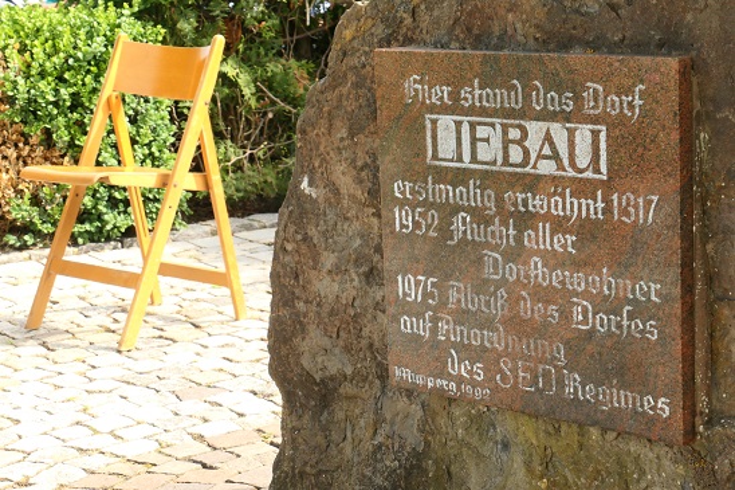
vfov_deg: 16.6
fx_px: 1674
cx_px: 368
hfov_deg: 24.8
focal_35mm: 82
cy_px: 245
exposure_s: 1/250
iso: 800
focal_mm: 30
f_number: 8
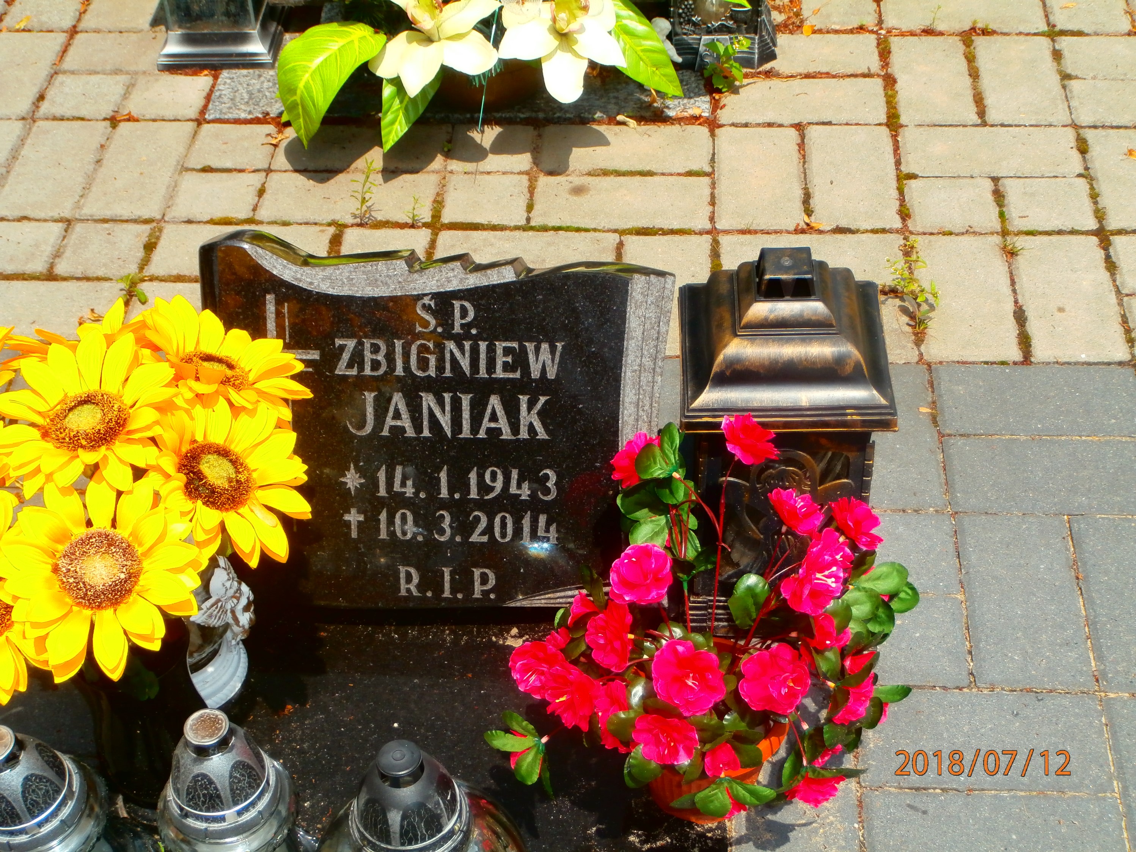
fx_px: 1871
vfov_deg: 25.7
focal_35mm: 57
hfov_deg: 33.8
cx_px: 568
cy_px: 426
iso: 100
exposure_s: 1/500
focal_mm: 10.11
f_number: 4.5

● **TO-DO ITEM**: Retype the entries above word for word, minus any images.

● **RESULT**:
vfov_deg: 16.6
fx_px: 1674
cx_px: 368
hfov_deg: 24.8
focal_35mm: 82
cy_px: 245
exposure_s: 1/250
iso: 800
focal_mm: 30
f_number: 8
fx_px: 1871
vfov_deg: 25.7
focal_35mm: 57
hfov_deg: 33.8
cx_px: 568
cy_px: 426
iso: 100
exposure_s: 1/500
focal_mm: 10.11
f_number: 4.5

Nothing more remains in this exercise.